A female president could correct these poor precedents by championing the cause of women’s rights in countries afflicted by war, political instability, or regressive societal and cultural codes that result in massive discrimination against women. This could be good news for many Muslim women, who are struggling mightily for emancipation, empowerment, and opportunities in their own countries. The coming years will probably be critical for Muslim women: they are finding their voice, and their struggle is gaining critical mass and support from Egypt to Indonesia.
If a woman were elected president in 2020, would she adopt the “feminist foreign policy” that Margot Wallstrom, Sweden’s foreign minister, tried to promote in 2015? Probably not. Wallstrom lost her job in part because of the diplomatic rows her stance provoked with Saudi Arabia and her position on Israel vis-a-vis Palestine. Clinton made no such mistakes during her stint as Secretary of State; she maintained a strategic relationship with Saudi Arabia, even as she maintained that women’s rights were of utmost importance to her.

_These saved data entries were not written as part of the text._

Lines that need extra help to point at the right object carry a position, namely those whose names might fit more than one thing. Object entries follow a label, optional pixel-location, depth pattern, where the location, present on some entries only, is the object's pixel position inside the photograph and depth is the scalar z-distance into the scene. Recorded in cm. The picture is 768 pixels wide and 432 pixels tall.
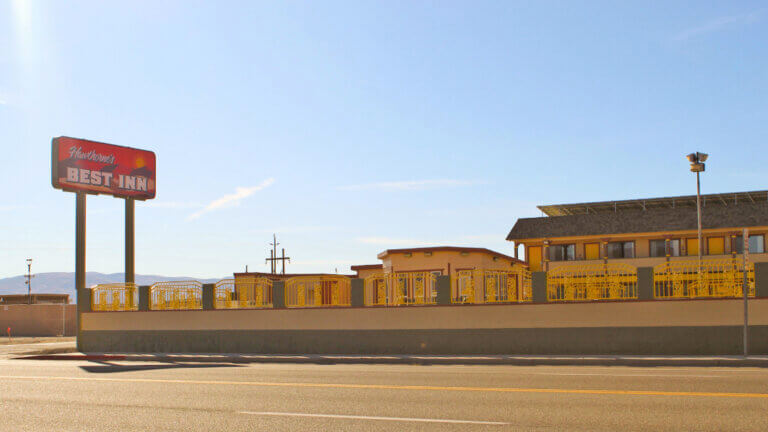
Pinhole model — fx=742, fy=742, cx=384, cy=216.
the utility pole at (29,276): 7464
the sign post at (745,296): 1842
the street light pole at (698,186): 3379
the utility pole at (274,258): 8000
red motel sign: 2914
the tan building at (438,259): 3131
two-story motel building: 5294
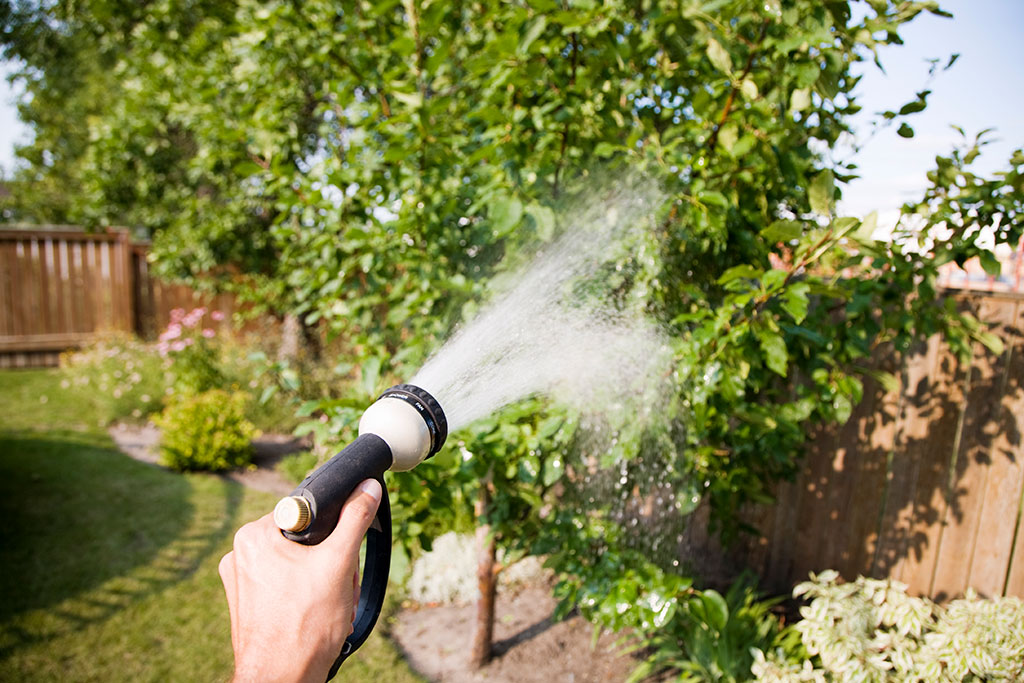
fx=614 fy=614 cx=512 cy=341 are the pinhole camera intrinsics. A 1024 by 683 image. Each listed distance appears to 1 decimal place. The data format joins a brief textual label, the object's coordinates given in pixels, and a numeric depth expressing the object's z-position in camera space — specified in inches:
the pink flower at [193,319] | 267.3
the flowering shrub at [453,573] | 135.0
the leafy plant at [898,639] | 70.9
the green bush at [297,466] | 192.2
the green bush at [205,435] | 200.1
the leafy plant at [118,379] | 259.8
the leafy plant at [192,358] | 249.5
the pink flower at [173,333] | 255.4
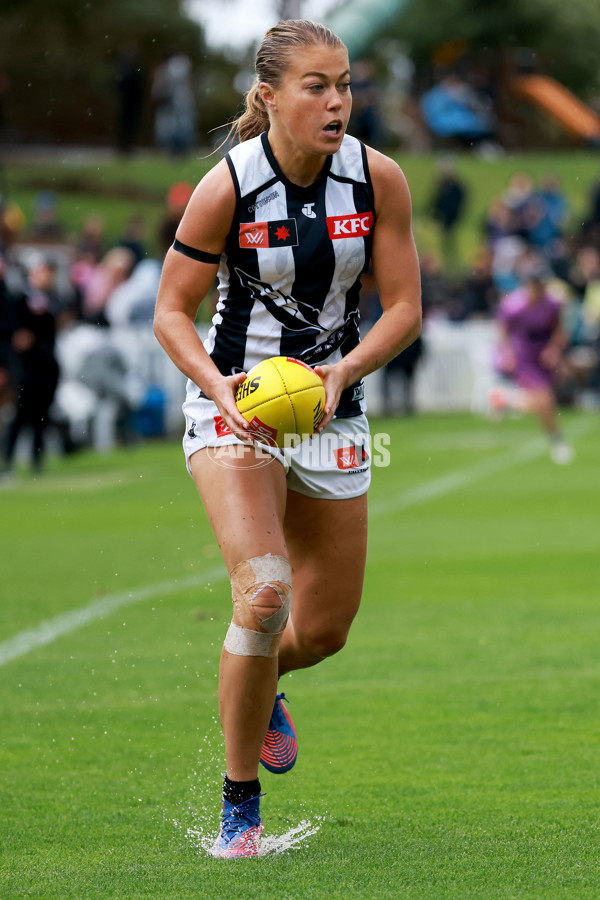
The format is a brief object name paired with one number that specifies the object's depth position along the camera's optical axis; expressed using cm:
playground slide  5000
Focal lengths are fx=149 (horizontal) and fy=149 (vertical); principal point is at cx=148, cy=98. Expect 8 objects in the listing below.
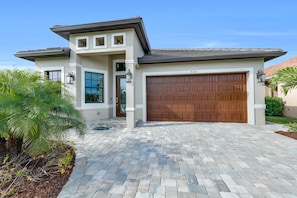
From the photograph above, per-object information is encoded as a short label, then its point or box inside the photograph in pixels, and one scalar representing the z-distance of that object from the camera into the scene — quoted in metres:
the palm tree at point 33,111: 2.20
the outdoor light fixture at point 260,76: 7.25
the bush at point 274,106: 11.34
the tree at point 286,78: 5.50
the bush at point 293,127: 5.57
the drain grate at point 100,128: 6.76
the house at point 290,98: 10.45
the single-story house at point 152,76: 7.16
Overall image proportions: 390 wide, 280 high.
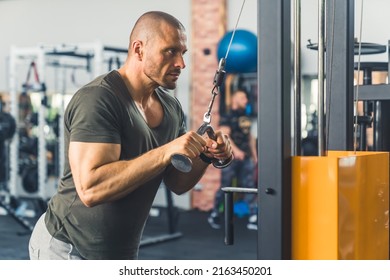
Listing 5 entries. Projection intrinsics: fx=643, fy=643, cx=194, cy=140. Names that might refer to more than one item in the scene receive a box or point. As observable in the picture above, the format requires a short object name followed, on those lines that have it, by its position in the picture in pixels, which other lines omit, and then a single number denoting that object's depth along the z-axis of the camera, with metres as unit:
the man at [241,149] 6.52
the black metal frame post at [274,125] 1.52
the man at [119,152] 1.76
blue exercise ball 6.07
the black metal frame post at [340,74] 2.07
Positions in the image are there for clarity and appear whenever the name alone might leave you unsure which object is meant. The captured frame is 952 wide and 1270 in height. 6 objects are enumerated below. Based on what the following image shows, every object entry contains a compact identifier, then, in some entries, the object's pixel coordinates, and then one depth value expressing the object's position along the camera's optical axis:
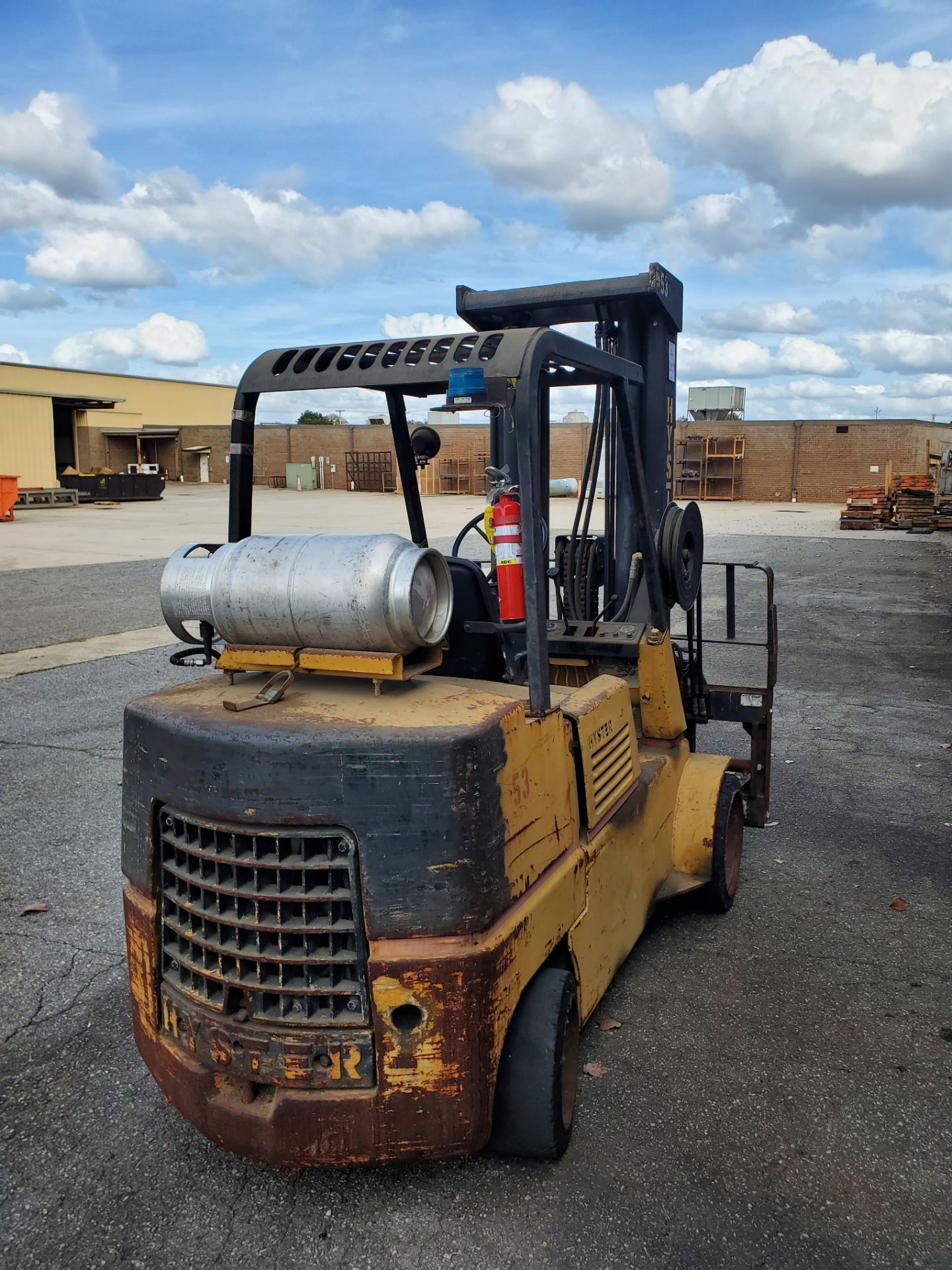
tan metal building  35.66
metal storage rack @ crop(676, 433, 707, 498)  46.53
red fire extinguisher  2.83
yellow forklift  2.38
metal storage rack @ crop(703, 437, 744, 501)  46.50
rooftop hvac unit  49.91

Many Americans associate pacifism with weakness, and no woman who aspires to the presidency can afford to be perceived as weak. A hawkish foreign policy combined with a warm and caring outlook for America might be the winning combination for a female President.
How are these four female candidates taking this dynamic on board their campaigns?

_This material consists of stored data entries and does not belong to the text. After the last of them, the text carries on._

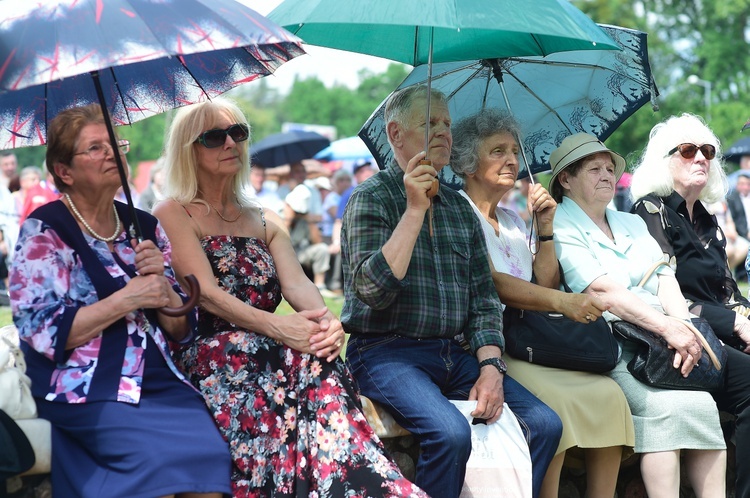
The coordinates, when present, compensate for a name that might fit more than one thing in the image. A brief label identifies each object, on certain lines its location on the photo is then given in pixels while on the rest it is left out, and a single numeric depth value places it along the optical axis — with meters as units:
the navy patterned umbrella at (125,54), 2.94
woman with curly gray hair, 4.26
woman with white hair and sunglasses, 5.07
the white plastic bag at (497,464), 3.86
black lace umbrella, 5.01
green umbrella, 3.48
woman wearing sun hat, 4.40
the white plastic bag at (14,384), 3.17
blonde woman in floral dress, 3.59
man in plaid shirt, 3.82
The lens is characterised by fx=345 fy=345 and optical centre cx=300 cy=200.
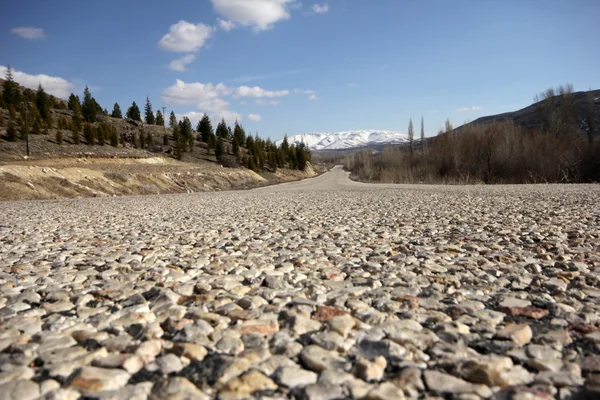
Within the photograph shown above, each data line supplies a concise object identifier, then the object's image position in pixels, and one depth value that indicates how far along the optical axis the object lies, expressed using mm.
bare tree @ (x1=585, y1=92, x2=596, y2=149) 40994
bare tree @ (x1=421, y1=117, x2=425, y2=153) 58059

Tulsi Gabbard opposes Trump’s hawkish policy on Iran and advocates ending the U.S. military presence in Afghanistan, but she has also met with Bashar al-Assad, who is largely responsible for the deaths of hundreds of thousands of Syrian civilians. Elizabeth Warren advocates progressive domestic policies, but she has voted in favor of hawkish foreign policy initiatives such as a 2017 bill to impose sanctions on Iran. Kamala Harris has voted against resolutions condemning Israel for destroying Palestinian villages or using lethal force in Gaza, although the ongoing occupation of Palestinian territory under Israeli rule is crushing the lives of Palestinian women and girls.

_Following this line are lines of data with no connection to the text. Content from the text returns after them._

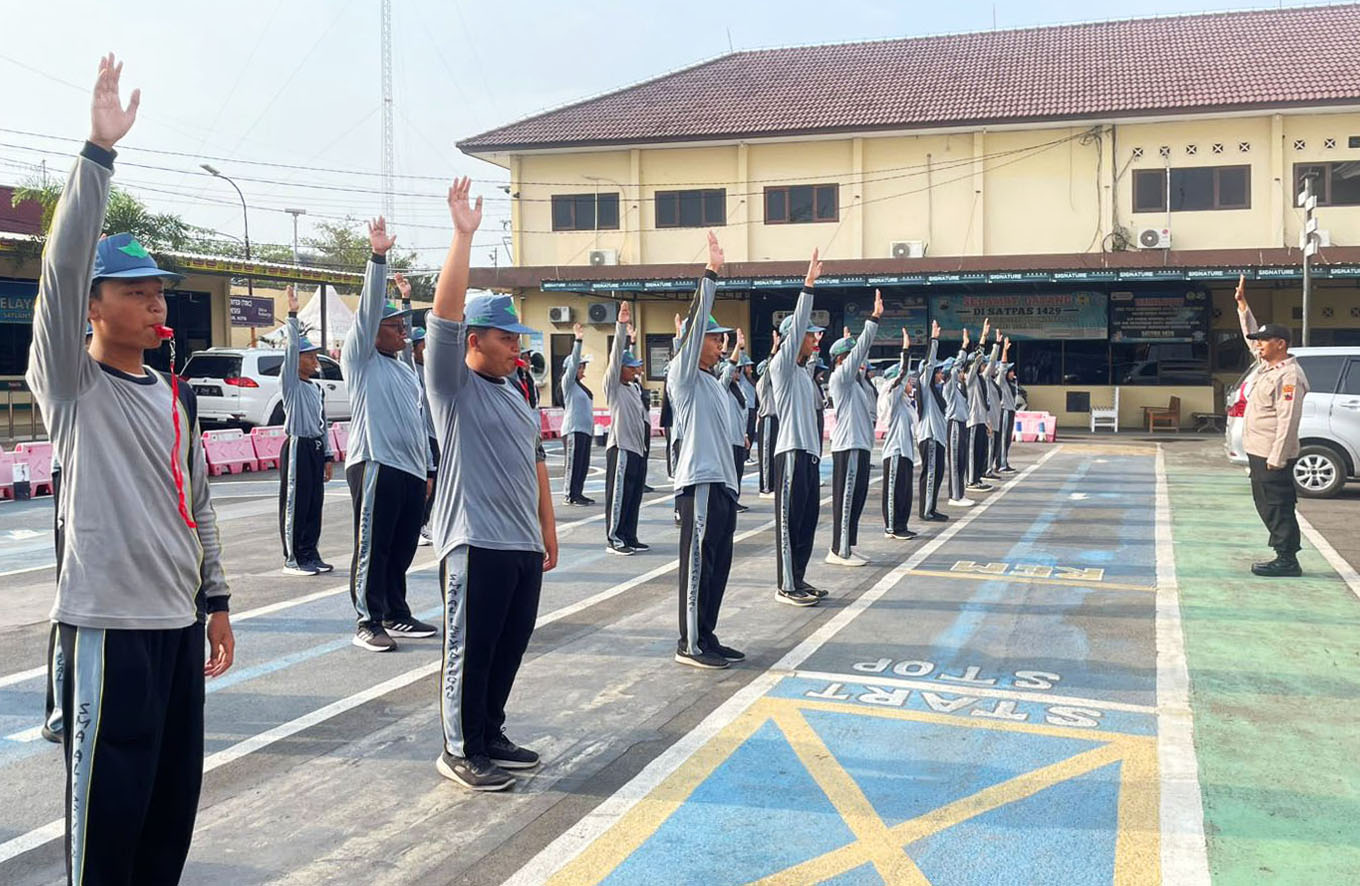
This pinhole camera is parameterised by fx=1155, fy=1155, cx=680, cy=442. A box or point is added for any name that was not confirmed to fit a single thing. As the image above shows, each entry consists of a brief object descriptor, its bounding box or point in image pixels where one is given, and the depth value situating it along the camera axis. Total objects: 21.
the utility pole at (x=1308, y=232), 18.12
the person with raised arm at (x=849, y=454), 10.25
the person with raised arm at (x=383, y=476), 7.19
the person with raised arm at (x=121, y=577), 3.04
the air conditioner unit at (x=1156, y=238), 27.84
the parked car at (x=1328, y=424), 14.59
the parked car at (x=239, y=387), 21.11
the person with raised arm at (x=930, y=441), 13.54
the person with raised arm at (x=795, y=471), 8.30
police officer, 9.25
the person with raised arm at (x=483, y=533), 4.70
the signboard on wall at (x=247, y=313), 29.98
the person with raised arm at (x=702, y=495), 6.63
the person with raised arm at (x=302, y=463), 9.62
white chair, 28.73
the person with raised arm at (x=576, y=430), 14.36
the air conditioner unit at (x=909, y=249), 29.69
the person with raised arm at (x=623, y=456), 11.20
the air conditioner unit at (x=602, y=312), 33.00
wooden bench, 28.75
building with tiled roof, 27.56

A female president who campaigned as a feminist would have to reconcile her commitment to the advancement of women’s rights around the world with the well-established relationships between the United States and Middle Eastern countries that oppress women. I see nothing yet in any of the female candidate’s foreign policy record or platform that indicates an interest in improving conditions for women in Middle Eastern countries that suffer from poverty, war, and repressive dictatorships.
The women who aspire to be president of the United States must recognize that American foreign policy decisions made by her predecessors have created terrible hardship for millions of women. They must be aware of the disproportionately high cost of war to women and children, and consider how to reverse this trend. For example, they could make the landmark UN Resolution 1325 on Women, Peace, and Security part of U.S. foreign policy. Or they could employ gender experts with on-the-ground experience in Afghan women’s rights to formulate effective programs that will help women regain their ground after decades of war.
A female president who aspires to undo the damage wrought by U.S. foreign policy on Muslim women globally will face significant challenges. But if she makes that effort, she could become the champion of women that the world so badly needs right now.